EXERCISE GOAL
Copy out every line of the data below without any changes.
-*-*-
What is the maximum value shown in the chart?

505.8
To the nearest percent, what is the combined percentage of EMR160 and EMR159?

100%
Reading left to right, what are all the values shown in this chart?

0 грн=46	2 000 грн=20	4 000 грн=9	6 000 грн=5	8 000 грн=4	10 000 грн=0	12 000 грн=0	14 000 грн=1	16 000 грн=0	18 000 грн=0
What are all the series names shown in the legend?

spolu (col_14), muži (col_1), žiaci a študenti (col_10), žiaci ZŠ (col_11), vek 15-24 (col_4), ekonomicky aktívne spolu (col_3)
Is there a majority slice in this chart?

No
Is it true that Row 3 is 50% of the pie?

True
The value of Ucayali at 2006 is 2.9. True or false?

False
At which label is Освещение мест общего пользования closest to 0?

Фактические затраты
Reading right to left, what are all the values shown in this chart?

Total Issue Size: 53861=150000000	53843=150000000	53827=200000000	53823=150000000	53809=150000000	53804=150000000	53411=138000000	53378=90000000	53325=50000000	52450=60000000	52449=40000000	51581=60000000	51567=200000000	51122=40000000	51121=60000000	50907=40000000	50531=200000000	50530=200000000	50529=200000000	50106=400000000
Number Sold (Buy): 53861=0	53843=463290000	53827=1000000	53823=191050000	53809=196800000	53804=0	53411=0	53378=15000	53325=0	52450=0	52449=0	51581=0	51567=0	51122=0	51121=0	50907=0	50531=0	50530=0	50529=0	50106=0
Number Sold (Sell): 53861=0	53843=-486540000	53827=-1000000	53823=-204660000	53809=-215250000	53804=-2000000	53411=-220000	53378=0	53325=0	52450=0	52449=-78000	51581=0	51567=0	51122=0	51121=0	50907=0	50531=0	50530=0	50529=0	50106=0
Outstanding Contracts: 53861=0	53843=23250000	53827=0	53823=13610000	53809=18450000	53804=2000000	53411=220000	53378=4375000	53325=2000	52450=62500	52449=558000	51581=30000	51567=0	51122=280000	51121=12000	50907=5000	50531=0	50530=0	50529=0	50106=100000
-*-*-
EXERCISE OUTPUT
What is the maximum value shown in the chart?

505.8
To the nearest percent, what is the combined percentage of EMR160 and EMR159?

100%
Reading left to right, what are all the values shown in this chart?

0 грн=46	2 000 грн=20	4 000 грн=9	6 000 грн=5	8 000 грн=4	10 000 грн=0	12 000 грн=0	14 000 грн=1	16 000 грн=0	18 000 грн=0
What are all the series names shown in the legend?

spolu (col_14), muži (col_1), žiaci a študenti (col_10), žiaci ZŠ (col_11), vek 15-24 (col_4), ekonomicky aktívne spolu (col_3)
Is there a majority slice in this chart?

No
Is it true that Row 3 is 50% of the pie?

True
The value of Ucayali at 2006 is 2.9. True or false?

False
At which label is Освещение мест общего пользования closest to 0?

Фактические затраты
Reading right to left, what are all the values shown in this chart?

Total Issue Size: 53861=150000000	53843=150000000	53827=200000000	53823=150000000	53809=150000000	53804=150000000	53411=138000000	53378=90000000	53325=50000000	52450=60000000	52449=40000000	51581=60000000	51567=200000000	51122=40000000	51121=60000000	50907=40000000	50531=200000000	50530=200000000	50529=200000000	50106=400000000
Number Sold (Buy): 53861=0	53843=463290000	53827=1000000	53823=191050000	53809=196800000	53804=0	53411=0	53378=15000	53325=0	52450=0	52449=0	51581=0	51567=0	51122=0	51121=0	50907=0	50531=0	50530=0	50529=0	50106=0
Number Sold (Sell): 53861=0	53843=-486540000	53827=-1000000	53823=-204660000	53809=-215250000	53804=-2000000	53411=-220000	53378=0	53325=0	52450=0	52449=-78000	51581=0	51567=0	51122=0	51121=0	50907=0	50531=0	50530=0	50529=0	50106=0
Outstanding Contracts: 53861=0	53843=23250000	53827=0	53823=13610000	53809=18450000	53804=2000000	53411=220000	53378=4375000	53325=2000	52450=62500	52449=558000	51581=30000	51567=0	51122=280000	51121=12000	50907=5000	50531=0	50530=0	50529=0	50106=100000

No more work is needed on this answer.